In a curious twist of irony, the US that equipped the Iraqi military and realities in Iraq hardly suggest that human right considerations in terms of a possible use of the weapons against civilians and the possibility of them slipping into their hands of terrorists in the region or in the country, moderated the US-Iraq arms transfers, especially given the fact that US made weapons, today, form the mass of ISIS arsenal in both Iraq and Syria.

Two things according to findings drive the US negative disposition towards Nigeria’s procurement of arms for the prosecution of the war against insurgency in the country.

One is the huge gravitation of the Jonathan government towards China in terms of trade and for infrastructural development of the country. For instance, the entire work on construction and rehabilitation of the country’s rail system are being done by Chinese companies, who in fact, offered the federal government better bargain than US companies. Another it was revealed, is the frustration the US government suffered in the hands of President Jonathan in Obama’s failed bid to establish a US military base in the Gulf of Guinea.

The US can be credited with the provision of fringe military training for Nigerian troops, and has held high level talks with the Nigerian government on the threat of Boko Haram, but these pale miserably in comparison with the sabotage the US government has implemented against the Nigerian government in the area of arms procurement for a decisive war against the Boko Haram insurgents.

The pain from this sabotage pushed the Nigerian Ambassador to the US, Prof. Adebowale Adefuye, last year to declare publicly in his speech at the Council on Foreign Relations,CFR in Washington, that the Nigerian government was dissatisfied “with the scope, nature and content of the United States’ support” for the country, in its war against Boko Haram; especially for failing to avail Nigeria effective military hardware to deal decisively with the insurgents.

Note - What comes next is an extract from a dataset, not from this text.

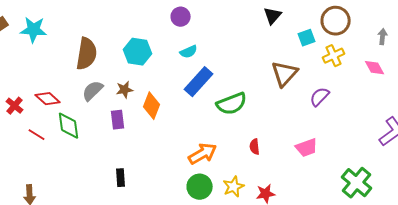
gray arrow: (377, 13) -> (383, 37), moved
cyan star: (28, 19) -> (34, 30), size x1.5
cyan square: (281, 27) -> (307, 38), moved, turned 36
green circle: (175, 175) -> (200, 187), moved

The unhelpful attitude from the US reaches back to the time Hillary Clinton was the American Secretary of States. As Secretary of State, Clinton rebuffed all pressures from US senators, Congressmen, the FBI, CIA and the Justice Department to list Boko Haram as a Foreign Terrorist Organisation (FTO) in the US Department of State’s roster, even after Boko Haram bombed the Abuja UN building in 2011. It could be recalled that in May 2012, then-Justice Department official Lisa Monaco wrote to the State Department, urging Clinton to designate Boko Haram as a terrorist organization. In June, same year, Gen. Carter Ham, the chief of U.S. Africa Command, also revealed that Boko Haram may have developed a nexus with al-Qaeda. Dozens of US senators and congressmen equally wrote her as concerned individuals and as committee, but none of the revelations and promptings made Clinton to yield ground.

The legal ramifications of designation as a “Foreign Terrorist Organisation” (FTO) according to US Department of State, is such that US law enforcement and intelligence agencies could use some definite measures including those contained in the Patriot Act to move against the FTO. The designation makes it unlawful for a person in the US or subject to the jurisdiction of the US to knowingly provide “material support or resources” to a designated FTO.

The designation makes it illegal for any US entity to do business with the organisation. Representatives and members of a designated FTO, become inadmissible to the United States. Access to the US financial system is cut off for the organisation and anyone associated with it. Any US financial institution that becomes aware that it has possession of or control over funds in which a designated FTO or its agent has an interest freezes the funds and reports the funds to the Office of Foreign Assets Control of the US Department of the Treasury. The designation also serves to stigmatise and isolate the terrorist organizations internationally, deters donations or contributions to it, and economic transactions with named organisation.

Clinton’s successor, State John Kerry eventually added Boko Haram and Ansaru to the US Department of State list of foreign terrorist organisations on November 14, 2013.